There are some days, weeks, months, when I feel robbed of words, when my creativity comes to a pause, when I feel acutely and numbly at the same time.

A few weeks ago I had a week like that. It was a convergence of bad news.

My college roommate, who now lives in Cambodia, shared the news that his mother-in-law has been infected with HIV by a fake doctor.

My niece struggles with cerebral palsy. Her doctors discovered one of her hip sockets was more disjointed than is healthy. She will face as many as four surgeries in the next two years.

My sister is in Nicaragua hoping to start her own foster care and/or orphanage there. Her landlord showed himself as wildly inappropriate causing my sister and her new husband to terminate their lease and move in with my brother-in-law’s parents. His father just discovered that he has three tumors in his stomach.

My friend’s brother died in an accident.

I heard of each of these tragedies within the span of three days. The ability to speak or write or think begins to break down while the need to speak and write and think with clarity crescendo.

The HBO show, Six Feet Under, is about, judging by the pilot episode and the title, death. It’s raw and there is a high likelihood of inappropriate content, but a character on the show said something that struck me. During a burial service, one character remarked “I refuse to sanitize this.”

And I’m reminded once again of one of life’s most basic facts: death is bad.

Death is so bad that we constantly seek to avoid that reality, to sanitize death with pithy sayings that are utterly untrue.
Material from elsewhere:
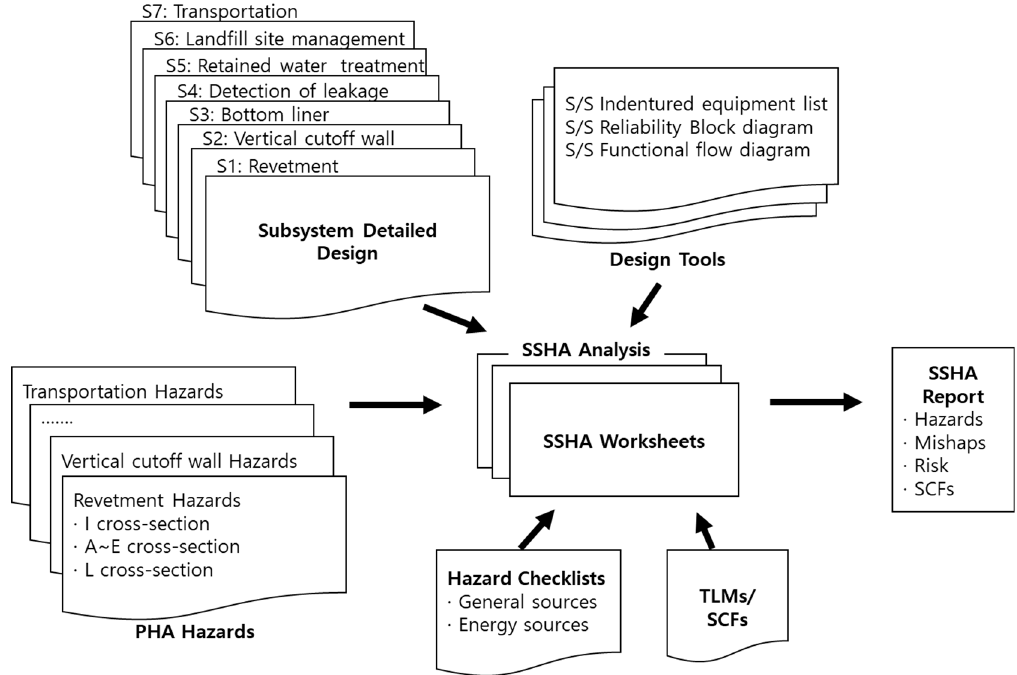
Figure 2. Conceptual diagram of the subsystem hazard analysis for the offshore waste disposal facility. PHA denotes preliminary hazard analysis, SSHA — subsystem hazard analysis, TLM — top- level mishaps, and SCFs — safety critical functions, respectively.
And I think we sanitize death because we are so terribly afraid of despair. To disregard hope is despair. And it is wrong. To live in hope when so much goes wrong is one of the most difficult parts of life.

Where can I possibly go other than to one with the words of eternal life? Where can I go other than to the one who is the resurrection and the life? Where can I go other than to Jesus, who weeps and yells and cries and dies, who rises, returns, and reveals Himself as hope?

I think if we are honest, we will realize that Jesus doesn’t sanitize death. He doesn’t allow it to be pretty or a celebration or even okay. Jesus experiences death. And then He destroys its most forceful power by not remaining dead. Death’s grip is not eternal. Death is guaranteed to lose.

Death still claims us temporarily and it is the worst thing in this world. But take heart! We can live in hope because Christ has overcome the world, even its most powerful weapon: death. Thank you, Lord, for sending your Son to overcome the world, even death in His glorious resurrection!